An international ransomware network that extorted more than $100 million from hundreds of victims around the world has been brought down following a monthslong infiltration by the FBI, the Department of Justice announced Thursday.

The group known as Hive targeted more than 1,500 victims, including hospitals, school districts and financial firms in more than 80 countries, the Justice Department said. Officials say the most recent victim in Florida was targeted about two weeks ago.

In a breakthrough, FBI agents armed with a court order infiltrated Hive’s computer networks in July 2022, covertly capturing its decryption keys and offering them to victims, saving the targets $130 million in ransom payments, officials said.

Attorney General Merrick Garland speaks during a news conference at the Department of Justice in Washington, Jan. 26, 2023.

Attorney General Merrick Garland speaks during a news conference at the Department of Justice in Washington, Jan. 26, 2023.

“Cybercrime is a constantly evolving threat. But as I have said before, the Justice Department will spare no resource to identify and bring to justice, anyone, anywhere, who targets the United States with a ransomware attack,” Attorney General Merrick Garland said at a press conference.

Working with German and Dutch law enforcement, the FBI on Wednesday took down the servers that power the Hive network.

“Simply put, using lawful means, we hacked the hackers,” Deputy Attorney General Lisa Monaco said.

While no arrests have been made in connection with the takedown, FBI Director Christopher Wray warned that anybody involved with Hive should be concerned, because this investigation is very much ongoing.

“We’re engaged in what we call ‘joint sequenced operations’ … and that includes going after their infrastructure, going after their crypto and going after the people who work with them,” Wray said.

FBI Director Christopher Wray speaks during a news conference at the Department of Justice in Washington, Jan. 26, 2023.

FBI Director Christopher Wray speaks during a news conference at the Department of Justice in Washington, Jan. 26, 2023.

In a ransomware attack, hackers lock in a victim’s network and then demand payments in exchange for providing a decryption key.

Hive used a “ransomware-as-a-service” model where so-called “administrators” develop a malicious software strain and recruit “affiliates” to deploy them against victims.

Officials said Hive affiliates targeted critical U.S. infrastructure entities.

In August 2021, at the height of the COVID-19 pandemic, Hive affiliates attacked a Midwest hospital’s network, preventing the medical facility from accepting any new patients, Garland said.

It was only able to recover the data after it paid a ransom.

Hive’s takedown is the latest in the Biden administration’s crackdown on ransomware attacks that are on the rise, costing businesses and organizations billions of dollars.

U.S. banks and financial institutions processed nearly $1.2 billion in suspected ransomware payments in 2021, more than double the amount in 2020, the Department of the Treasury’s Financial Crimes Enforcement Network (FinCen) reported in November.

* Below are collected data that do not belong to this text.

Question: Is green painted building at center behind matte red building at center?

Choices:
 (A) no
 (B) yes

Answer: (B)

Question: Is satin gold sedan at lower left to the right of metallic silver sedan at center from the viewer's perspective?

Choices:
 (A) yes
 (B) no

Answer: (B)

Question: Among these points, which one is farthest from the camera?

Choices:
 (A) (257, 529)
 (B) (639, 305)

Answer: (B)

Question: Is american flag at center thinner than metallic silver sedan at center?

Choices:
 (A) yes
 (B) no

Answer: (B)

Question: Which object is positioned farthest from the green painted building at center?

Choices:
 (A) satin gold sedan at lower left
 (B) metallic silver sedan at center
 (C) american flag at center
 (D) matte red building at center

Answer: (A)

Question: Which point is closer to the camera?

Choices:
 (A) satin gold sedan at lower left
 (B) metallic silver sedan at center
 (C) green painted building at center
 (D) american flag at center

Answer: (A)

Roughly 75% of the ransomware attacks reported in 2021 had a nexus to Russia, its proxies or persons acting on its behalf, according to FinCen.

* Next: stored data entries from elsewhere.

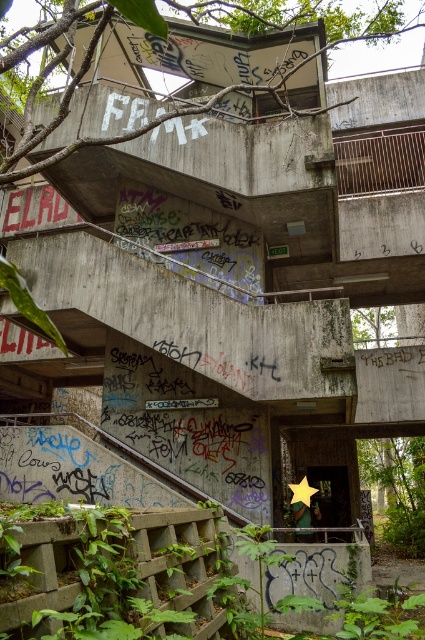
Question: Can you confirm if green leafy plants at lower left is thinner than green leafy vegetation at lower right?

Choices:
 (A) no
 (B) yes

Answer: (B)

Question: Is green leafy plants at lower left behind green leafy vegetation at lower right?

Choices:
 (A) yes
 (B) no

Answer: (B)

Question: Is green leafy plants at lower left to the right of green leafy vegetation at lower right from the viewer's perspective?

Choices:
 (A) yes
 (B) no

Answer: (B)

Question: Which point is farther to the camera?

Choices:
 (A) green leafy vegetation at lower right
 (B) green leafy plants at lower left

Answer: (A)

Question: Among these objects, which one is nearest to the camera?

Choices:
 (A) green leafy plants at lower left
 (B) green leafy vegetation at lower right

Answer: (A)

Question: Which of the following is the farthest from the observer?

Choices:
 (A) green leafy plants at lower left
 (B) green leafy vegetation at lower right

Answer: (B)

An illustration of a ransomware attack. (Graphics by Diaa Bekheet)

An illustration of a ransomware attack. (Graphics by Diaa Bekheet)

The top five highest-grossing ransomware tools used in 2021 were connected to Russian cyber actors, according to FinCen.

Officials would not say whether Hive had any link to Russia.

The Biden administration views ransomware attacks not just as a “pocketbook issue” that affects ordinary Americans but increasingly as a growing national security threat that calls for a coordinated response.

Last year, the White House hosted a two-day international ransomware summit where participants from 36 countries agreed to create a fusion cell at the Regional Cyber Defense Center in Lithuania, followed by an International Counter Ransomware Task Force later this year.